INFORMATION SUPPLIED:
-- Opening Marker --
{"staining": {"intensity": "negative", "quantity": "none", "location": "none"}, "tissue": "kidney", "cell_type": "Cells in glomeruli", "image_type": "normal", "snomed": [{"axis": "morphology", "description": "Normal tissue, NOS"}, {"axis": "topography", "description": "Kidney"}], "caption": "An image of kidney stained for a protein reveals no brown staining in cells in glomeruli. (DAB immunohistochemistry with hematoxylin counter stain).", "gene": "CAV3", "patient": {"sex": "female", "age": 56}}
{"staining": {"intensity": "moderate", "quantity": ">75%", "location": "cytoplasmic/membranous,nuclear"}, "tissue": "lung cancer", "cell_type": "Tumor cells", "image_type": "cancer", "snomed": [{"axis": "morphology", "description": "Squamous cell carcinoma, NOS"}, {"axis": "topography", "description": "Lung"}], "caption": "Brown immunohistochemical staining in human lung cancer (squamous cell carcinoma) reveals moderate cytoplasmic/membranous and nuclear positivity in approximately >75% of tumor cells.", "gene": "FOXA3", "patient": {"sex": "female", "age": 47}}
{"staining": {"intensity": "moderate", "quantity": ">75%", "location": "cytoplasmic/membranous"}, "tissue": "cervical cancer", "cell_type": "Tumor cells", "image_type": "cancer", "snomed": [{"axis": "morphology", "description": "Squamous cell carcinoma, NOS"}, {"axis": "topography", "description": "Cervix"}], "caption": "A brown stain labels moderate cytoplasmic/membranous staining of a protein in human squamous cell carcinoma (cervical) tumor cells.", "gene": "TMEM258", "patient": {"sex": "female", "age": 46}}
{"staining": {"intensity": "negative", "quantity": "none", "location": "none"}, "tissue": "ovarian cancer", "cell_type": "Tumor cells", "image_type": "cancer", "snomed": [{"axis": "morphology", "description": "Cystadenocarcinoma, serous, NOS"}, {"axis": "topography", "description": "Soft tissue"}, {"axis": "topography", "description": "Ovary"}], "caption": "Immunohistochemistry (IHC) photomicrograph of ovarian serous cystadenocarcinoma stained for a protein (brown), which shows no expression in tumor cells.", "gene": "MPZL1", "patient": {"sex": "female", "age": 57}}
-- Closing Marker --
WHAT IS EXPECTED: Working from the listing above, give it again word for word.

SOLUTION BELOW:
{"staining": {"intensity": "negative", "quantity": "none", "location": "none"}, "tissue": "kidney", "cell_type": "Cells in glomeruli", "image_type": "normal", "snomed": [{"axis": "morphology", "description": "Normal tissue, NOS"}, {"axis": "topography", "description": "Kidney"}], "caption": "An image of kidney stained for a protein reveals no brown staining in cells in glomeruli. (DAB immunohistochemistry with hematoxylin counter stain).", "gene": "CAV3", "patient": {"sex": "female", "age": 56}}
{"staining": {"intensity": "moderate", "quantity": ">75%", "location": "cytoplasmic/membranous,nuclear"}, "tissue": "lung cancer", "cell_type": "Tumor cells", "image_type": "cancer", "snomed": [{"axis": "morphology", "description": "Squamous cell carcinoma, NOS"}, {"axis": "topography", "description": "Lung"}], "caption": "Brown immunohistochemical staining in human lung cancer (squamous cell carcinoma) reveals moderate cytoplasmic/membranous and nuclear positivity in approximately >75% of tumor cells.", "gene": "FOXA3", "patient": {"sex": "female", "age": 47}}
{"staining": {"intensity": "moderate", "quantity": ">75%", "location": "cytoplasmic/membranous"}, "tissue": "cervical cancer", "cell_type": "Tumor cells", "image_type": "cancer", "snomed": [{"axis": "morphology", "description": "Squamous cell carcinoma, NOS"}, {"axis": "topography", "description": "Cervix"}], "caption": "A brown stain labels moderate cytoplasmic/membranous staining of a protein in human squamous cell carcinoma (cervical) tumor cells.", "gene": "TMEM258", "patient": {"sex": "female", "age": 46}}
{"staining": {"intensity": "negative", "quantity": "none", "location": "none"}, "tissue": "ovarian cancer", "cell_type": "Tumor cells", "image_type": "cancer", "snomed": [{"axis": "morphology", "description": "Cystadenocarcinoma, serous, NOS"}, {"axis": "topography", "description": "Soft tissue"}, {"axis": "topography", "description": "Ovary"}], "caption": "Immunohistochemistry (IHC) photomicrograph of ovarian serous cystadenocarcinoma stained for a protein (brown), which shows no expression in tumor cells.", "gene": "MPZL1", "patient": {"sex": "female", "age": 57}}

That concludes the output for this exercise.